» Required action A
Reproduce the passage from the column on election candidates' wealth, from "The acquisition of" up to and including "and trust properties.".
» Required action B
According to the column on election candidates' wealth, roughly how much does it cost in Sindh to lease one acre of farmland for a year?
» Required action C
Resume the column on election candidates' wealth, picking up after its final sentence.

» Selected passage
..........

The writer is a poet and analyst.
The writer is a poet and analyst.

EVERY DAY, newspapers are front-paging stupendous amounts of money, and properties ranging in size, types and value that aspiring candidates in the upcoming general elections own. Clarifications, denials and rebuttals from indignant politicians or their party spokespersons appear almost as frequently. While it may satisfy some voyeuristic urge in most of us, what does this transparency aim to achieve? Is it meant to remind the lesser mortals to not even think about ever running for office?

A very short list of possible purposes behind this exercise and the benefits that can be derived are; keeping the candidates honest at least once every five years, pointing out any glaring gaps between known means of income and lifestyles, and of course state institutions having it all in one place in case they want to probe further.

However, the manner in which these financial details are used only for sensational headlines in print media and angry TV talk shows derails the collective public thought. People either express disgust over how rich the public representatives are while they themselves find it difficult to make two ends meet, or ridicule the unrealistic values attached to myriad pieces of property.

Why should it matter if Bilawal owns a vehicle or not?

Why should it matter to anyone if the young Bhutto-Zardari owns a vehicle or not? Why should it matter if he has more assets than his father? What should matter to us most is whether the young scion of a political family, nay dynasty, knows what an honest day’s work feels like. Resenting good fortune spawns negative attitudes such as considering all wealth as ill gotten, in the process stigmatising all endeavours aimed at the generation of wealth. Let us not forget that the rich help create jobs. What we should ask is: do these individuals vying for public representation have any basis for their professed empathy towards the common citizens? Similarly, anyone who has only sweated it out on a sporting field cannot really claim to know the travails of a daily-wage labourer who cannot find work because of a dharna. An electorate should also ask if the candidates’ wealth has been amassed through cronyism, influence peddling, playing on an uneven field, tax evasion, etc.

The acquisition of thousands of acres of agricultural land on lease should cause us to ask if the land in question has been acquired from private individuals or public entities like the auqaf the body that, in the mind of most people, looks after mosques and shrines but in reality also manages large tracts of lands attached to shrines and trust properties.

In Sindh, on an average one has to pay somewhere around Rs20,000 to lease an acre of farmland for a year; if public entities on the other hand dole out thousands of acres for a couple of hundred rupees per acre, the electorate must insist on knowing when, where and how open bidding for leasing state-administered land is held. Why is it that only political bigwigs have access to such largesse, and that a hardworking small farmer or landless peasant cannot benefit from it?

..........

» Listed entries

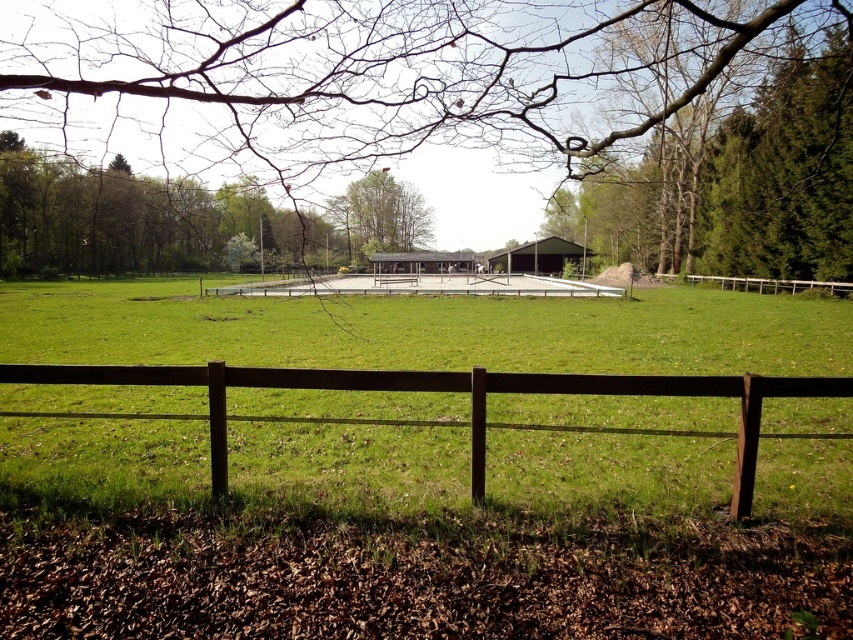
Is brown wooden fence at lower center in front of white concrete fence at center?

Yes.

Is point (474, 452) behind point (531, 280)?

That is False.

Is point (236, 384) farther from camera compared to point (608, 289)?

No.

Identify the location of brown wooden fence at lower center. (450, 390).

Can you confirm if brown wooden fence at lower center is positioned above brown wooden fence at right?

Incorrect, brown wooden fence at lower center is not positioned above brown wooden fence at right.

The height and width of the screenshot is (640, 853). Describe the element at coordinates (450, 390) in the screenshot. I see `brown wooden fence at lower center` at that location.

Find the location of a particular element. The image size is (853, 640). brown wooden fence at lower center is located at coordinates (450, 390).

The image size is (853, 640). I want to click on brown wooden fence at lower center, so click(450, 390).

Is green leafy tree at left bigger than brown wooden fence at lower center?

Correct, green leafy tree at left is larger in size than brown wooden fence at lower center.

Does point (247, 232) come farther from viewer compared to point (209, 387)?

Yes.

Where is `green leafy tree at left`? The width and height of the screenshot is (853, 640). green leafy tree at left is located at coordinates (173, 218).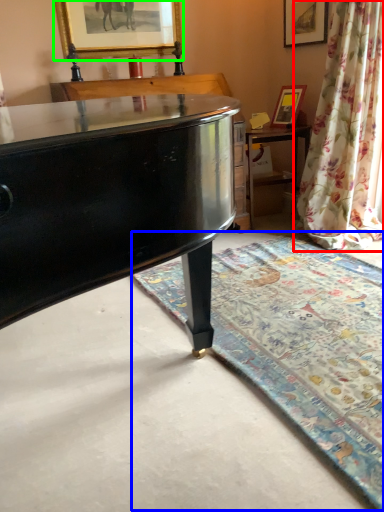
Question: Estimate the real-world distances between objects in this image. Which object is closer to curtain (highlighted by a red box), mat (highlighted by a blue box) or picture frame (highlighted by a green box)?

Choices:
 (A) mat
 (B) picture frame

Answer: (A)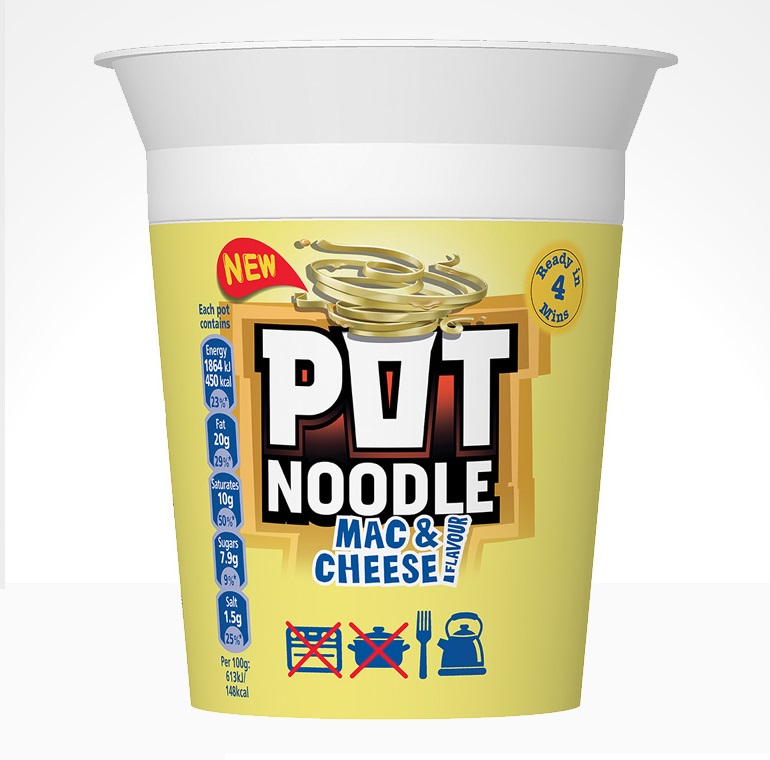
This screenshot has height=760, width=770. I want to click on pot, so click(380, 638).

..........

» Answer area A
The acquisition of thousands of acres of agricultural land on lease should cause us to ask if the land in question has been acquired from private individuals or public entities like the auqaf the body that, in the mind of most people, looks after mosques and shrines but in reality also manages large tracts of lands attached to shrines and trust properties.

» Answer area B
Around Rs20,000.

» Answer area C
Redistribution of wealth and the possible ways of attaining it remains among the most hotly debated topics anywhere. Increasingly, high slabs of taxation depending upon the size of inheritance and an outright ban on it beyond a certain value are among the options being discussed. Why cannot we have that discussion in Pakistan?

Can the much-desired ‘truth and reconciliation’ commission include in its terms of reference an inquiry to determine how large tracts of agricultural land, and loans for setting up industry were acquired? If the answer is ‘as a reward for serving the colonial masters’ and ‘kowtowing to military regimes, and/or cronyism’, the voting public should debate how to correct the situation instead of just venting its spleen on rich kids strutting around with their inherited wealth, or the childish oldies insisting it is their turn to foist a new political elite on the downtrodden.

It will be a shame if such a commission if ever there is one restricts its purview to determining whether a Jaish or a Lashkar has killed more rampantly than armed wings of mainstream political parties, or more forced disappearances can be attributed to organised crime than to the state agencies.

Lest we forget, we must not let foreign funding and donations emanating from outside the country fly under the radar screen. Religious and political parties must account for such fundraising, how these funds are spent and what is expected in return, especially if the funds come from foreign governments.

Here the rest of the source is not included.